The simulation done here assumes that the time and number of previous
events has no effect on any further events of the patient. This
assumption may be relaxed by explicitly formulating the
`prob_cve`

function in a way that it uses the
`cve_time`

column to change the probability of further
events. A more in-depth example that includes considerations like these
can be found in the third vignette of this package.

Banks, Jerry, John S. Carson II, Barry L. Nelson, and David M. Nicol (2014). Discrete-Event System Simulation. Vol. 5. Edinburgh Gate: Pearson Education Limited.

Bilge, Ugur and Osman Saka (2006). “Agent Based Simulations in Healthcare”. In: Ubiquity: Technologies for Better Health in Aging Societies - Proceedings of MIE2006. Ed. by Arie Hassman, Reinhold Haux, Johan van der Lei, Etienne De Clercq, and Francis H. Roger France.
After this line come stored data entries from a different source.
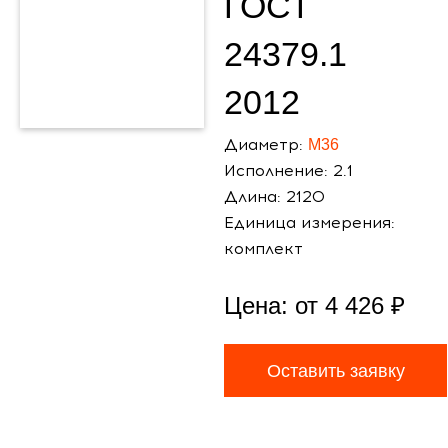
ГОСТ
24379.1
2012
Диаметр:
М36
Исполнение: 2.1
Длина: 2120
Единица измерения:
комплект
Цена: от
4 426
₽
Оставить заявку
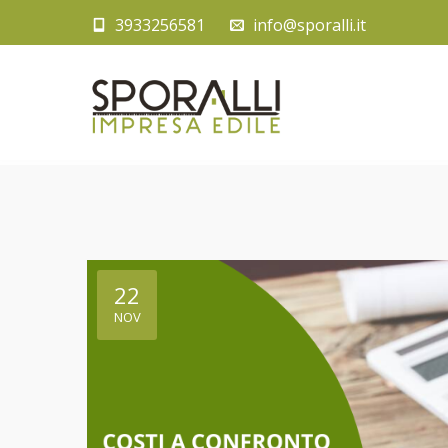
3933256581
info@sporalli.it
22
NOV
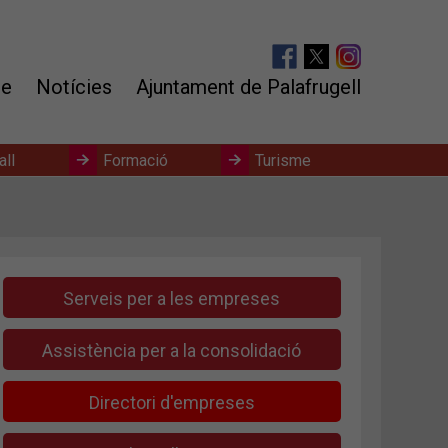
te
Notícies
Ajuntament de Palafrugell
all
Formació
Turisme
Serveis per a les empreses
Assistència per a la consolidació
Directori d'empreses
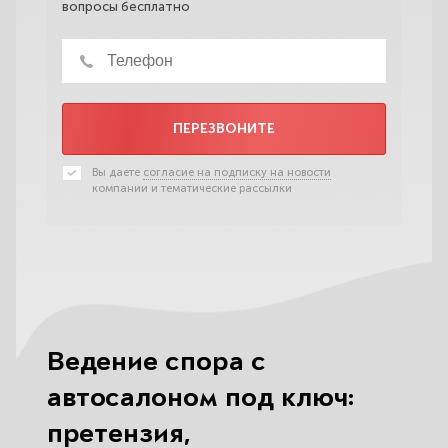
вопросы бесплатно
ПЕРЕЗВОНИТЕ
Вы даете
согласие на подписку на новости
компании и тематические рассылки
Ведение спора с
автосалоном под ключ:
претензия,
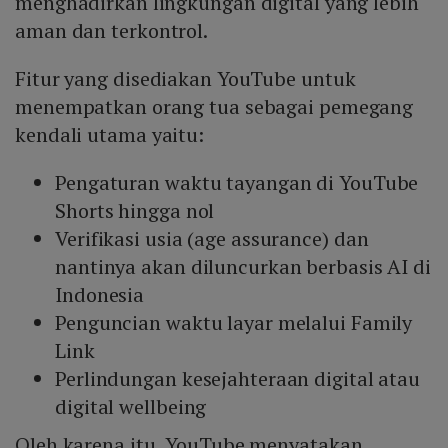
menghadirkan lingkungan digital yang lebih
aman dan terkontrol.
Fitur yang disediakan YouTube untuk
menempatkan orang tua sebagai pemegang
kendali utama yaitu:
Pengaturan waktu tayangan di YouTube
Shorts hingga nol
Verifikasi usia (age assurance) dan
nantinya akan diluncurkan berbasis AI di
Indonesia
Penguncian waktu layar melalui Family
Link
Perlindungan kesejahteraan digital atau
digital wellbeing
Oleh karena itu, YouTube menyatakan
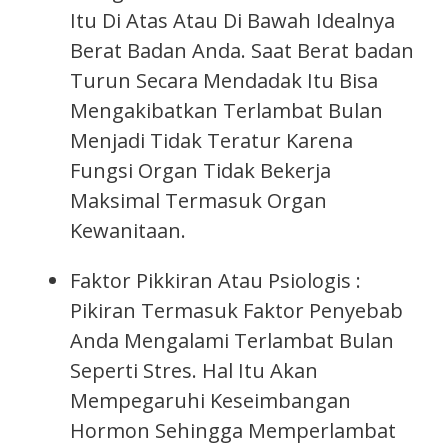
Itu Di Atas Atau Di Bawah Idealnya
Berat Badan Anda. Saat Berat badan
Turun Secara Mendadak Itu Bisa
Mengakibatkan Terlambat Bulan
Menjadi Tidak Teratur Karena
Fungsi Organ Tidak Bekerja
Maksimal Termasuk Organ
Kewanitaan.
Faktor Pikkiran Atau Psiologis :
Pikiran Termasuk Faktor Penyebab
Anda Mengalami Terlambat Bulan
Seperti Stres. Hal Itu Akan
Mempegaruhi Keseimbangan
Hormon Sehingga Memperlambat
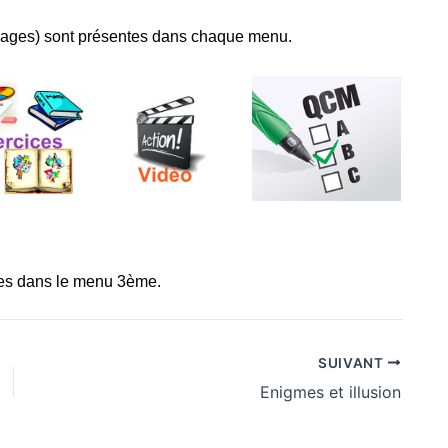
images) sont présentes dans chaque menu.
les dans le menu 3ème.
SUIVANT
Enigmes et illusion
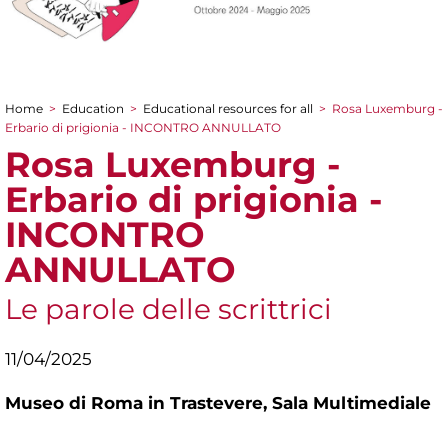
Home
>
Education
>
Educational resources for all
>
Rosa Luxemburg -
You are here
Erbario di prigionia - INCONTRO ANNULLATO
Rosa Luxemburg -
Erbario di prigionia -
INCONTRO
ANNULLATO
Le parole delle scrittrici
11/04/2025
Museo di Roma in Trastevere,
Sala Multimediale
IOS Press.

Spooner, Fiona, Jesse F. Abrams, Karyn Morrissey, Gavin Shaddick, Michael Batty, Richard Milton, Adam Dennett, Nik Lomax, Nick Malleson, Natalie Nelissen, Alex Coleman, Jamil Nur, Ying Jin, Rory Greig, Charlie Shenton, and Mark Birkin (2021). “A Dynamic Microsimulation Model for Epidemics”. In: Social Science & Medicine 291.114461.

Tang, Jiangjun, George Leu, und Hussein A. Abbass. 2020. Simulation and Computational Red Teaming for Problem Solving. Hoboken: IEEE Press.